> _ACTIVITY_: Would you transcribe all of the entries that follow, word for word?

> _RECORDS TO PROCESS_:
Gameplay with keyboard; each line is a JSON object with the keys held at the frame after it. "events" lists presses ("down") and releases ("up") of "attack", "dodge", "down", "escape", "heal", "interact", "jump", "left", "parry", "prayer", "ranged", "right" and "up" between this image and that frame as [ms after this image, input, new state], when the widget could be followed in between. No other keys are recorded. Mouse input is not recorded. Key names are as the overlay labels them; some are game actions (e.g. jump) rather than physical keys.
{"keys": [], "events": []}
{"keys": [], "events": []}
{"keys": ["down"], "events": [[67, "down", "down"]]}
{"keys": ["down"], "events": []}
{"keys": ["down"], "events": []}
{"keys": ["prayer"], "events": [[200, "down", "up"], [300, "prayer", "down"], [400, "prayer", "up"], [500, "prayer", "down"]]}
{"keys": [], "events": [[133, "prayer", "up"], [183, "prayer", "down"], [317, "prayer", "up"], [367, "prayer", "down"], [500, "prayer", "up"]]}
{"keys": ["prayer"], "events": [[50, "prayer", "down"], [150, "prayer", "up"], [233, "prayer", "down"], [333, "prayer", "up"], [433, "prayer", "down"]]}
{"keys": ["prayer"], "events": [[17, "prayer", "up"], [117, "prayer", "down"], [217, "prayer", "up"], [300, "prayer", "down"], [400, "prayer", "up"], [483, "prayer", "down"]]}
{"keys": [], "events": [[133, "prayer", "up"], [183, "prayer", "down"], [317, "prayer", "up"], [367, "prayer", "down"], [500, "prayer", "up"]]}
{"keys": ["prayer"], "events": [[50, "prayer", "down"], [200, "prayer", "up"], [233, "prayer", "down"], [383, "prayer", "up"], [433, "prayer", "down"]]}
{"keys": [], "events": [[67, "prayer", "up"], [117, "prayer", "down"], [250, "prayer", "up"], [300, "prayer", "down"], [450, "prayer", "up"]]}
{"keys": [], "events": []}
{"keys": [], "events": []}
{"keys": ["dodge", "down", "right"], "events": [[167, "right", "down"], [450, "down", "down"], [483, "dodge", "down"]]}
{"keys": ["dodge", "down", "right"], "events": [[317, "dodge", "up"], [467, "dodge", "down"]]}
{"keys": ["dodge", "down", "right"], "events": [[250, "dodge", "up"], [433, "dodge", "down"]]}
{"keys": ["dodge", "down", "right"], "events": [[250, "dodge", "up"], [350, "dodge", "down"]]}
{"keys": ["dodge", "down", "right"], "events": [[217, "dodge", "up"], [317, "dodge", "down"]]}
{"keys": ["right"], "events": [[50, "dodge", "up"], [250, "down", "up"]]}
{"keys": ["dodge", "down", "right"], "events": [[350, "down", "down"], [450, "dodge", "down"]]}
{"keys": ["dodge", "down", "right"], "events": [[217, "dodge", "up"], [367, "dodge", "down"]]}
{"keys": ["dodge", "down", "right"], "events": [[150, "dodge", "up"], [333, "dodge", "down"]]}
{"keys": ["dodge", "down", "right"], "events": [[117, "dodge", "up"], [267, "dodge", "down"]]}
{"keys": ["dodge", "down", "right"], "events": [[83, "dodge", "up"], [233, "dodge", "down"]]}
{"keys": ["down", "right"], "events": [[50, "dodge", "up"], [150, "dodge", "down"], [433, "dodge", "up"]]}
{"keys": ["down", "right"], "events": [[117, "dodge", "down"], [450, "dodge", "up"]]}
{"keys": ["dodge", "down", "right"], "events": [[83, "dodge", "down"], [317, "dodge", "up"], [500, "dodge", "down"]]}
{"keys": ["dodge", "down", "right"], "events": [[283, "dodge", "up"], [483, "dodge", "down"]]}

> _SOLUTION FOR THIS EXERCISE_:
Gameplay with keyboard; each line is a JSON object with the keys held at the frame after it. "events" lists presses ("down") and releases ("up") of "attack", "dodge", "down", "escape", "heal", "interact", "jump", "left", "parry", "prayer", "ranged", "right" and "up" between this image and that frame as [ms after this image, input, new state], when the widget could be followed in between. No other keys are recorded. Mouse input is not recorded. Key names are as the overlay labels them; some are game actions (e.g. jump) rather than physical keys.
{"keys": [], "events": []}
{"keys": [], "events": []}
{"keys": ["down"], "events": [[67, "down", "down"]]}
{"keys": ["down"], "events": []}
{"keys": ["down"], "events": []}
{"keys": ["prayer"], "events": [[200, "down", "up"], [300, "prayer", "down"], [400, "prayer", "up"], [500, "prayer", "down"]]}
{"keys": [], "events": [[133, "prayer", "up"], [183, "prayer", "down"], [317, "prayer", "up"], [367, "prayer", "down"], [500, "prayer", "up"]]}
{"keys": ["prayer"], "events": [[50, "prayer", "down"], [150, "prayer", "up"], [233, "prayer", "down"], [333, "prayer", "up"], [433, "prayer", "down"]]}
{"keys": ["prayer"], "events": [[17, "prayer", "up"], [117, "prayer", "down"], [217, "prayer", "up"], [300, "prayer", "down"], [400, "prayer", "up"], [483, "prayer", "down"]]}
{"keys": [], "events": [[133, "prayer", "up"], [183, "prayer", "down"], [317, "prayer", "up"], [367, "prayer", "down"], [500, "prayer", "up"]]}
{"keys": ["prayer"], "events": [[50, "prayer", "down"], [200, "prayer", "up"], [233, "prayer", "down"], [383, "prayer", "up"], [433, "prayer", "down"]]}
{"keys": [], "events": [[67, "prayer", "up"], [117, "prayer", "down"], [250, "prayer", "up"], [300, "prayer", "down"], [450, "prayer", "up"]]}
{"keys": [], "events": []}
{"keys": [], "events": []}
{"keys": ["dodge", "down", "right"], "events": [[167, "right", "down"], [450, "down", "down"], [483, "dodge", "down"]]}
{"keys": ["dodge", "down", "right"], "events": [[317, "dodge", "up"], [467, "dodge", "down"]]}
{"keys": ["dodge", "down", "right"], "events": [[250, "dodge", "up"], [433, "dodge", "down"]]}
{"keys": ["dodge", "down", "right"], "events": [[250, "dodge", "up"], [350, "dodge", "down"]]}
{"keys": ["dodge", "down", "right"], "events": [[217, "dodge", "up"], [317, "dodge", "down"]]}
{"keys": ["right"], "events": [[50, "dodge", "up"], [250, "down", "up"]]}
{"keys": ["dodge", "down", "right"], "events": [[350, "down", "down"], [450, "dodge", "down"]]}
{"keys": ["dodge", "down", "right"], "events": [[217, "dodge", "up"], [367, "dodge", "down"]]}
{"keys": ["dodge", "down", "right"], "events": [[150, "dodge", "up"], [333, "dodge", "down"]]}
{"keys": ["dodge", "down", "right"], "events": [[117, "dodge", "up"], [267, "dodge", "down"]]}
{"keys": ["dodge", "down", "right"], "events": [[83, "dodge", "up"], [233, "dodge", "down"]]}
{"keys": ["down", "right"], "events": [[50, "dodge", "up"], [150, "dodge", "down"], [433, "dodge", "up"]]}
{"keys": ["down", "right"], "events": [[117, "dodge", "down"], [450, "dodge", "up"]]}
{"keys": ["dodge", "down", "right"], "events": [[83, "dodge", "down"], [317, "dodge", "up"], [500, "dodge", "down"]]}
{"keys": ["dodge", "down", "right"], "events": [[283, "dodge", "up"], [483, "dodge", "down"]]}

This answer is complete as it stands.